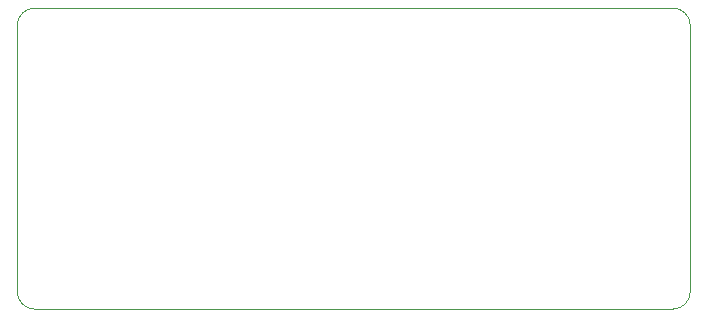
<source format=gbr>
%TF.GenerationSoftware,KiCad,Pcbnew,8.0.6*%
%TF.CreationDate,2025-02-28T22:10:36+01:00*%
%TF.ProjectId,stm8s-target-v1,73746d38-732d-4746-9172-6765742d7631,rev?*%
%TF.SameCoordinates,PX3d09000PY6590fa0*%
%TF.FileFunction,Profile,NP*%
%FSLAX46Y46*%
G04 Gerber Fmt 4.6, Leading zero omitted, Abs format (unit mm)*
G04 Created by KiCad (PCBNEW 8.0.6) date 2025-02-28 22:10:36*
%MOMM*%
%LPD*%
G01*
G04 APERTURE LIST*
%TA.AperFunction,Profile*%
%ADD10C,0.050000*%
%TD*%
G04 APERTURE END LIST*
D10*
X55500000Y25500000D02*
G75*
G02*
X57000000Y24000000I0J-1500000D01*
G01*
X57000000Y1500000D02*
X57000000Y24000000D01*
X0Y24000000D02*
X0Y1500000D01*
X0Y24000000D02*
G75*
G02*
X1500000Y25500000I1500000J0D01*
G01*
X57000000Y1500000D02*
G75*
G02*
X55500000Y0I-1500000J0D01*
G01*
X1500000Y0D02*
G75*
G02*
X0Y1500000I0J1500000D01*
G01*
X55500000Y25500000D02*
X1500000Y25500000D01*
X1500000Y0D02*
X55500000Y0D01*
M02*

</source>
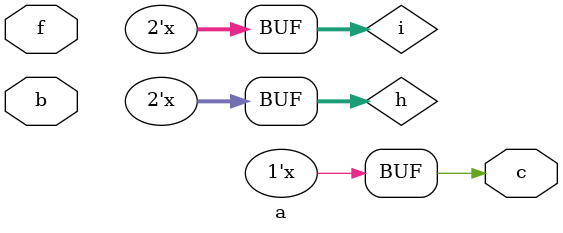
<source format=v>
module a(
    input f,
    input [1:0] b,
    output reg c
);
    reg [1:0] g, h, i, j;
    wire k, e;

    always @(*) begin
        begin
            c = h;
        end

        case (b)
            'd1: begin
                h = i;
            end
        endcase
    end

    always @(f) begin
        case (g << j >> h)
            32'd3: begin
                case (b << j)
                    'd1: begin
                        h = 0;
                        j = f ? (^k) : 0;
                    end
                    'd2: begin
                        i = j;
                    end
                endcase
            end

            default: begin
                h = e || b;
            end
        endcase
    end
endmodule
</source>
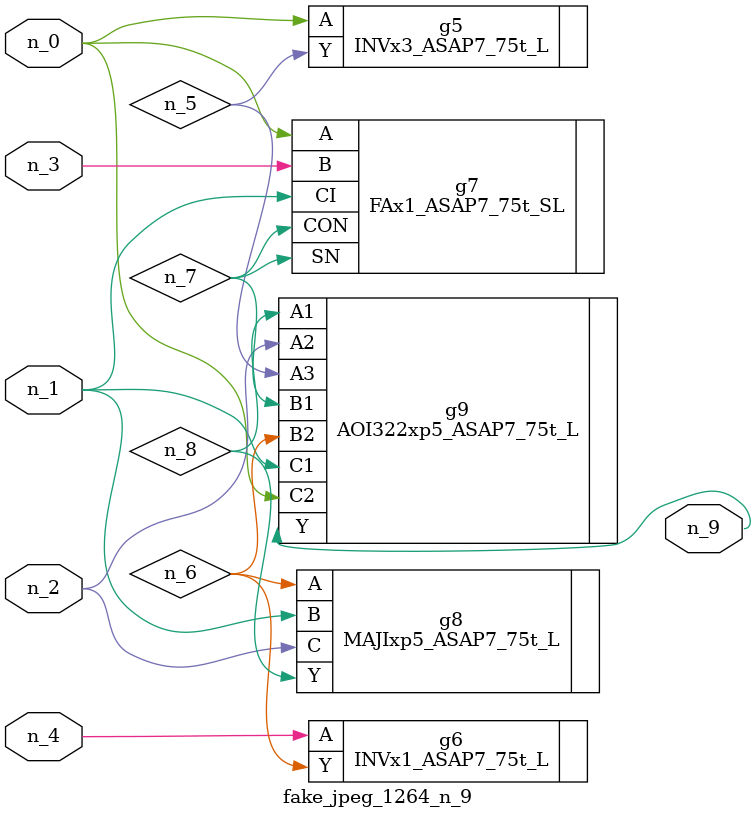
<source format=v>
module fake_jpeg_1264_n_9 (n_3, n_2, n_1, n_0, n_4, n_9);

input n_3;
input n_2;
input n_1;
input n_0;
input n_4;

output n_9;

wire n_8;
wire n_6;
wire n_5;
wire n_7;

INVx3_ASAP7_75t_L g5 ( 
.A(n_0),
.Y(n_5)
);

INVx1_ASAP7_75t_L g6 ( 
.A(n_4),
.Y(n_6)
);

FAx1_ASAP7_75t_SL g7 ( 
.A(n_0),
.B(n_3),
.CI(n_1),
.CON(n_7),
.SN(n_7)
);

MAJIxp5_ASAP7_75t_L g8 ( 
.A(n_6),
.B(n_1),
.C(n_2),
.Y(n_8)
);

AOI322xp5_ASAP7_75t_L g9 ( 
.A1(n_8),
.A2(n_2),
.A3(n_5),
.B1(n_7),
.B2(n_6),
.C1(n_1),
.C2(n_0),
.Y(n_9)
);


endmodule
</source>
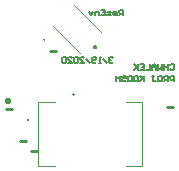
<source format=gbo>
%FSTAX23Y23*%
%MOIN*%
%SFA1B1*%

%IPPOS*%
%ADD10C,0.009840*%
%ADD11C,0.007870*%
%ADD12C,0.003940*%
%ADD13C,0.010000*%
%ADD46C,0.006000*%
%LNlogger_layout_v2_5mil-1*%
%LPD*%
G54D10*
X00039Y00277D02*
D01*
X00039Y00278*
X00039Y00278*
X00039Y00278*
X00039Y00279*
X00039Y00279*
X00039Y00279*
X00038Y0028*
X00038Y0028*
X00038Y0028*
X00038Y00281*
X00038Y00281*
X00037Y00281*
X00037Y00281*
X00037Y00281*
X00036Y00282*
X00036Y00282*
X00036Y00282*
X00036Y00282*
X00035Y00282*
X00035Y00282*
X00035Y00282*
X00034Y00282*
X00034*
X00034Y00282*
X00033Y00282*
X00033Y00282*
X00033Y00282*
X00032Y00282*
X00032Y00282*
X00032Y00282*
X00031Y00281*
X00031Y00281*
X00031Y00281*
X0003Y00281*
X0003Y00281*
X0003Y0028*
X0003Y0028*
X0003Y0028*
X0003Y00279*
X00029Y00279*
X00029Y00279*
X00029Y00278*
X00029Y00278*
X00029Y00278*
X00029Y00277*
X00029Y00277*
X00029Y00277*
X00029Y00276*
X00029Y00276*
X00029Y00276*
X0003Y00275*
X0003Y00275*
X0003Y00275*
X0003Y00274*
X0003Y00274*
X0003Y00274*
X00031Y00274*
X00031Y00273*
X00031Y00273*
X00032Y00273*
X00032Y00273*
X00032Y00273*
X00033Y00273*
X00033Y00273*
X00033Y00272*
X00034Y00272*
X00034Y00272*
X00034*
X00035Y00272*
X00035Y00272*
X00035Y00273*
X00036Y00273*
X00036Y00273*
X00036Y00273*
X00036Y00273*
X00037Y00273*
X00037Y00273*
X00037Y00274*
X00038Y00274*
X00038Y00274*
X00038Y00274*
X00038Y00275*
X00038Y00275*
X00039Y00275*
X00039Y00276*
X00039Y00276*
X00039Y00276*
X00039Y00277*
X00039Y00277*
X00039Y00277*
G54D11*
X00329Y00458D02*
D01*
X00328Y00458*
X00328Y00458*
X00328Y00458*
X00328Y00458*
X00327Y00459*
X00327Y00459*
X00327Y00459*
X00327Y00459*
X00326Y00459*
X00326Y00459*
X00326Y00459*
X00326Y00459*
X00325Y00459*
X00325Y00459*
X00325Y00459*
X00324Y00459*
X00324Y00459*
X00324Y00458*
X00324Y00458*
X00323Y00458*
X00323Y00458*
X00323Y00458*
X00323Y00458*
X00323Y00457*
X00323Y00457*
X00322Y00457*
X00322Y00457*
X00322Y00456*
X00322Y00456*
X00322Y00456*
X00322Y00456*
X00322Y00455*
X00322Y00455*
X00322Y00455*
X00322Y00455*
X00322Y00454*
X00322Y00454*
X00322Y00454*
X00322Y00454*
X00322Y00453*
X00322Y00453*
X00322Y00453*
X00323Y00453*
X00323Y00452*
X00323Y00452*
D01*
X00323Y00452*
X00323Y00452*
X00324Y00452*
X00324Y00452*
X00324Y00451*
X00324Y00451*
X00325Y00451*
X00325Y00451*
X00325Y00451*
X00325Y00451*
X00326Y00451*
X00326Y00451*
X00326Y00451*
X00326Y00451*
X00327Y00451*
X00327Y00451*
X00327Y00451*
X00328Y00451*
X00328Y00452*
X00328Y00452*
X00328Y00452*
X00328Y00452*
X00329Y00452*
X00329Y00452*
X00329Y00453*
X00329Y00453*
X00329Y00453*
X00329Y00453*
X00329Y00454*
X0033Y00454*
X0033Y00454*
X0033Y00454*
X0033Y00455*
X0033Y00455*
X0033Y00455*
X0033Y00456*
X0033Y00456*
X00329Y00456*
X00329Y00456*
X00329Y00457*
X00329Y00457*
X00329Y00457*
X00329Y00457*
X00329Y00458*
X00329Y00458*
G54D12*
X00157Y00482D02*
D01*
X00157Y00482*
X00157Y00482*
X00157Y00482*
X00157Y00483*
X00157Y00483*
X00157Y00483*
X00157Y00483*
X00156Y00483*
X00156Y00483*
X00156Y00483*
X00156Y00483*
X00156Y00484*
X00156Y00484*
X00156Y00484*
X00156Y00484*
X00156Y00484*
X00156Y00484*
X00155Y00484*
X00155Y00484*
X00155Y00484*
X00155Y00484*
X00155Y00484*
X00155*
X00155Y00484*
X00154Y00484*
X00154Y00484*
X00154Y00484*
X00154Y00484*
X00154Y00484*
X00154Y00484*
X00154Y00484*
X00154Y00484*
X00153Y00484*
X00153Y00483*
X00153Y00483*
X00153Y00483*
X00153Y00483*
X00153Y00483*
X00153Y00483*
X00153Y00483*
X00153Y00483*
X00153Y00482*
X00153Y00482*
X00153Y00482*
X00153Y00482*
D01*
X00153Y00482*
X00153Y00482*
X00153Y00482*
X00153Y00482*
X00153Y00481*
X00153Y00481*
X00153Y00481*
X00153Y00481*
X00153Y00481*
X00153Y00481*
X00153Y00481*
X00153Y00481*
X00154Y00481*
X00154Y0048*
X00154Y0048*
X00154Y0048*
X00154Y0048*
X00154Y0048*
X00154Y0048*
X00154Y0048*
X00155Y0048*
X00155Y0048*
X00155*
X00155Y0048*
X00155Y0048*
X00155Y0048*
X00155Y0048*
X00156Y0048*
X00156Y0048*
X00156Y0048*
X00156Y0048*
X00156Y00481*
X00156Y00481*
X00156Y00481*
X00156Y00481*
X00156Y00481*
X00156Y00481*
X00157Y00481*
X00157Y00481*
X00157Y00481*
X00157Y00482*
X00157Y00482*
X00157Y00482*
X00157Y00482*
X00157Y00482*
X00099Y00214D02*
D01*
X00099Y00214*
X00099Y00214*
X00099Y00214*
X00099Y00214*
X00099Y00214*
X00099Y00213*
X00099Y00213*
X00099Y00213*
X00099Y00213*
X00099Y00213*
X00099Y00213*
X00099Y00213*
X00099Y00213*
X00099Y00213*
X00099Y00213*
X001Y00212*
X001Y00212*
X001Y00212*
X001Y00212*
X001Y00212*
X001Y00212*
X001Y00212*
X00101*
X00101Y00212*
X00101Y00212*
X00101Y00212*
X00101Y00212*
X00101Y00212*
X00101Y00212*
X00101Y00213*
X00102Y00213*
X00102Y00213*
X00102Y00213*
X00102Y00213*
X00102Y00213*
X00102Y00213*
X00102Y00213*
X00102Y00213*
X00102Y00213*
X00102Y00214*
X00102Y00214*
X00102Y00214*
X00102Y00214*
X00102Y00214*
X00102Y00214*
D01*
X00102Y00214*
X00102Y00214*
X00102Y00215*
X00102Y00215*
X00102Y00215*
X00102Y00215*
X00102Y00215*
X00102Y00215*
X00102Y00215*
X00102Y00215*
X00102Y00216*
X00102Y00216*
X00102Y00216*
X00102Y00216*
X00101Y00216*
X00101Y00216*
X00101Y00216*
X00101Y00216*
X00101Y00216*
X00101Y00216*
X00101Y00216*
X00101Y00216*
X001*
X001Y00216*
X001Y00216*
X001Y00216*
X001Y00216*
X001Y00216*
X001Y00216*
X00099Y00216*
X00099Y00216*
X00099Y00216*
X00099Y00216*
X00099Y00216*
X00099Y00215*
X00099Y00215*
X00099Y00215*
X00099Y00215*
X00099Y00215*
X00099Y00215*
X00099Y00215*
X00099Y00215*
X00099Y00214*
X00099Y00214*
X00099Y00214*
X00136Y00058D02*
X00191D01*
X00136D02*
Y00271D01*
X00191*
X00428Y00058D02*
X00483D01*
Y00271*
X00428D02*
X00483D01*
X00255Y00596D02*
X00344Y00506D01*
X00185Y00526D02*
X00274Y00437D01*
G54D13*
X00251Y00299D02*
D01*
Y00299*
Y00299*
Y00299*
Y00299*
Y00299*
X00565Y00255D02*
X00585D01*
X00175Y00444D02*
X00195D01*
X00028Y00248D02*
X00048D01*
X00113Y00109D02*
X00133D01*
X00076Y00144D02*
X00096D01*
G54D46*
X00575Y00396D02*
X00579Y00399D01*
X00585*
X00589Y00396*
Y00382*
X00585Y00379*
X00579*
X00575Y00382*
X00569Y00399D02*
Y00379D01*
Y00389*
X00555*
Y00399*
Y00379*
X00549Y00399D02*
Y00379D01*
X00542Y00386*
X00535Y00379*
Y00399*
X00529Y00379D02*
Y00392D01*
X00522Y00399*
X00515Y00392*
Y00379*
Y00389*
X00529*
X00509Y00399D02*
Y00379D01*
X00495*
X00475Y00399D02*
X00489D01*
Y00379*
X00475*
X00489Y00389D02*
X00482D01*
X00469Y00399D02*
Y00379D01*
Y00386*
X00455Y00399*
X00465Y00389*
X00455Y00379*
X00589Y00341D02*
Y0036D01*
X00579*
X00575Y00357*
Y00351*
X00579Y00347*
X00589*
X00569Y00341D02*
Y0036D01*
X00559*
X00555Y00357*
Y00351*
X00559Y00347*
X00569*
X00562D02*
X00555Y00341D01*
X00539Y0036D02*
X00545D01*
X00549Y00357*
Y00344*
X00545Y00341*
X00539*
X00535Y00344*
Y00357*
X00539Y0036*
X00515D02*
X00522D01*
X00519*
Y00344*
X00522Y00341*
X00525*
X00529Y00344*
X00489Y0036D02*
Y00341D01*
Y00347*
X00475Y0036*
X00485Y00351*
X00475Y00341*
X00459Y0036D02*
X00465D01*
X00469Y00357*
Y00344*
X00465Y00341*
X00459*
X00455Y00344*
Y00357*
X00459Y0036*
X00439D02*
X00445D01*
X00449Y00357*
Y00344*
X00445Y00341*
X00439*
X00435Y00344*
Y00357*
X00439Y0036*
X00415Y00357D02*
X00419Y0036D01*
X00425*
X00429Y00357*
Y00354*
X00425Y00351*
X00419*
X00415Y00347*
Y00344*
X00419Y00341*
X00425*
X00429Y00344*
X00409Y0036D02*
Y00341D01*
Y00351*
X00395*
Y0036*
Y00341*
X00419Y00561D02*
Y0058D01*
X00409*
X00405Y00577*
Y00571*
X00409Y00567*
X00419*
X00412D02*
X00405Y00561D01*
X00389D02*
X00395D01*
X00399Y00564*
Y00571*
X00395Y00574*
X00389*
X00385Y00571*
Y00567*
X00399*
X00379Y00561D02*
X00369D01*
X00365Y00564*
X00369Y00567*
X00375*
X00379Y00571*
X00375Y00574*
X00365*
X00345Y0058D02*
X00359D01*
Y00561*
X00345*
X00359Y00571D02*
X00352D01*
X00339Y00561D02*
Y00574D01*
X00329*
X00325Y00571*
Y00561*
X00319Y00574D02*
X00312Y00561D01*
X00305Y00574*
X00386Y0042D02*
X00383Y00424D01*
X00376*
X00373Y0042*
Y00417*
X00376Y00414*
X00379*
X00376*
X00373Y0041*
Y00407*
X00376Y00404*
X00383*
X00386Y00407*
X00366Y00404D02*
X00353Y00417D01*
X00346Y00404D02*
X00339D01*
X00343*
Y00424*
X00346Y0042*
X00329Y00407D02*
X00326Y00404D01*
X00319*
X00316Y00407*
Y0042*
X00319Y00424*
X00326*
X00329Y0042*
Y00417*
X00326Y00414*
X00316*
X00309Y00404D02*
X00296Y00417D01*
X00276Y00404D02*
X00289D01*
X00276Y00417*
Y0042*
X00279Y00424*
X00286*
X00289Y0042*
X00269D02*
X00266Y00424D01*
X00259*
X00256Y0042*
Y00407*
X00259Y00404*
X00266*
X00269Y00407*
Y0042*
X00236Y00404D02*
X00249D01*
X00236Y00417*
Y0042*
X00239Y00424*
X00246*
X00249Y0042*
X00229D02*
X00226Y00424D01*
X00219*
X00216Y0042*
Y00407*
X00219Y00404*
X00226*
X00229Y00407*
Y0042*
M02*
</source>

===============

PROBLEM | Please restate word for word the lines of the material above, beginning with the one that holds "X00329Y00407D02*" and ending with the last.

SOLUTION FOR THIS EXERCISE |
X00329Y00407D02*
X00326Y00404D01*
X00319*
X00316Y00407*
Y0042*
X00319Y00424*
X00326*
X00329Y0042*
Y00417*
X00326Y00414*
X00316*
X00309Y00404D02*
X00296Y00417D01*
X00276Y00404D02*
X00289D01*
X00276Y00417*
Y0042*
X00279Y00424*
X00286*
X00289Y0042*
X00269D02*
X00266Y00424D01*
X00259*
X00256Y0042*
Y00407*
X00259Y00404*
X00266*
X00269Y00407*
Y0042*
X00236Y00404D02*
X00249D01*
X00236Y00417*
Y0042*
X00239Y00424*
X00246*
X00249Y0042*
X00229D02*
X00226Y00424D01*
X00219*
X00216Y0042*
Y00407*
X00219Y00404*
X00226*
X00229Y00407*
Y0042*
M02*
</source>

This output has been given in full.